■ DATA SUPPLIED ■
=-=-=
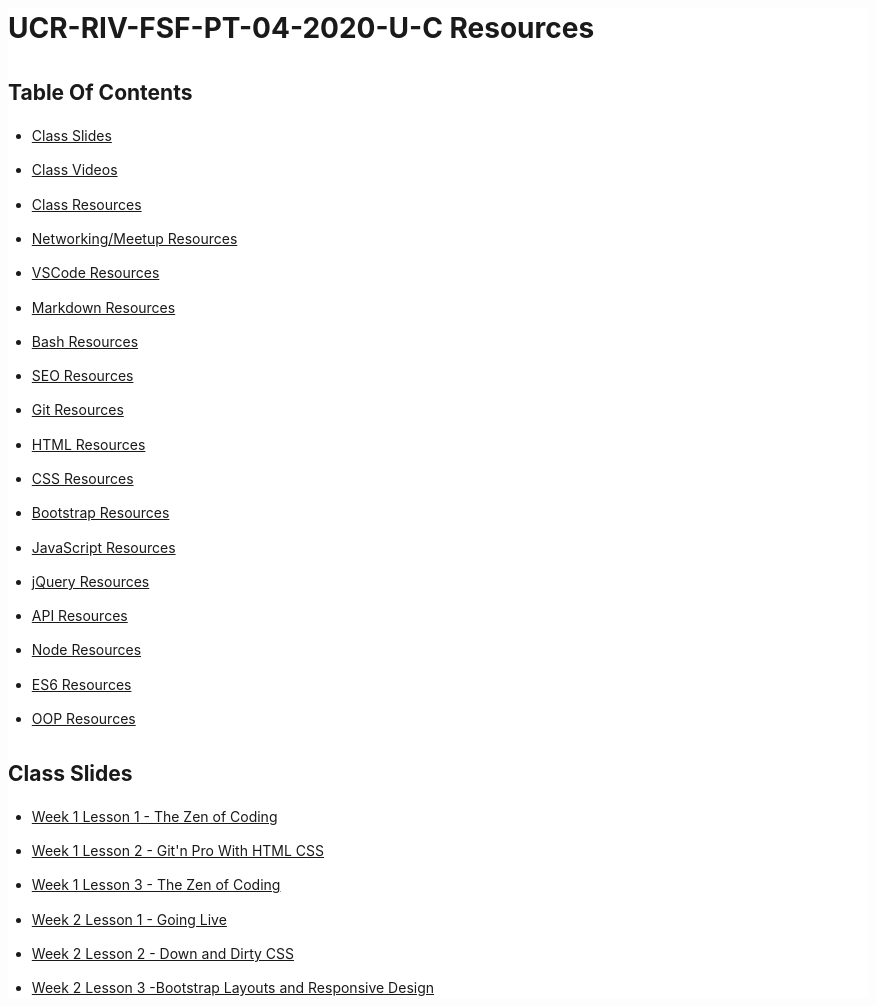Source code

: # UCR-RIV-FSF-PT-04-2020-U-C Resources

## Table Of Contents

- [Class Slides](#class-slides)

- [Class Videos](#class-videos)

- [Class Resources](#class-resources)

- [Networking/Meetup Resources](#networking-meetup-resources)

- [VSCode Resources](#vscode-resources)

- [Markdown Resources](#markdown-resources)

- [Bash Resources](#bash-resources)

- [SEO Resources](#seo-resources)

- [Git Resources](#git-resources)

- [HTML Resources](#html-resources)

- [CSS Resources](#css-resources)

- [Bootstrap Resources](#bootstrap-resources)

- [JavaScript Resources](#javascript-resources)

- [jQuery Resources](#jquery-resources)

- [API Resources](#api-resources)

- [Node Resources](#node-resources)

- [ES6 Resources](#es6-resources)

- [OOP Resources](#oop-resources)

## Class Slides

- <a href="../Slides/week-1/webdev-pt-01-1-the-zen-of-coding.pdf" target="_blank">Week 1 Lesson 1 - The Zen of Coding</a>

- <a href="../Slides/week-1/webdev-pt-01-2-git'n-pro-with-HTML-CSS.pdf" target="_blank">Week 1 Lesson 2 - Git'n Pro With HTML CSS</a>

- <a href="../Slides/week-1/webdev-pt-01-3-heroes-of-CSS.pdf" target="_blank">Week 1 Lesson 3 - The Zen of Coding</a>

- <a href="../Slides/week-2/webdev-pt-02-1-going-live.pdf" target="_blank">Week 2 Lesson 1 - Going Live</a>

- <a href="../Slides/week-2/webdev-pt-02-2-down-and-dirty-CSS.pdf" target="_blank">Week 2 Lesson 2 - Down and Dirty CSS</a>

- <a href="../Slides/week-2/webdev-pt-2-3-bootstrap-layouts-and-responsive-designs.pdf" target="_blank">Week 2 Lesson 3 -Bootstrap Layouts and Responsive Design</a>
=-=-=
■ EXERCISE AIM ■
If a line of the data contains "target", copy it out.

■ EXERCISE OUTPUT ■
- <a href="../Slides/week-1/webdev-pt-01-1-the-zen-of-coding.pdf" target="_blank">Week 1 Lesson 1 - The Zen of Coding</a>
- <a href="../Slides/week-1/webdev-pt-01-2-git'n-pro-with-HTML-CSS.pdf" target="_blank">Week 1 Lesson 2 - Git'n Pro With HTML CSS</a>
- <a href="../Slides/week-1/webdev-pt-01-3-heroes-of-CSS.pdf" target="_blank">Week 1 Lesson 3 - The Zen of Coding</a>
- <a href="../Slides/week-2/webdev-pt-02-1-going-live.pdf" target="_blank">Week 2 Lesson 1 - Going Live</a>
- <a href="../Slides/week-2/webdev-pt-02-2-down-and-dirty-CSS.pdf" target="_blank">Week 2 Lesson 2 - Down and Dirty CSS</a>
- <a href="../Slides/week-2/webdev-pt-2-3-bootstrap-layouts-and-responsive-designs.pdf" target="_blank">Week 2 Lesson 3 -Bootstrap Layouts and Responsive Design</a>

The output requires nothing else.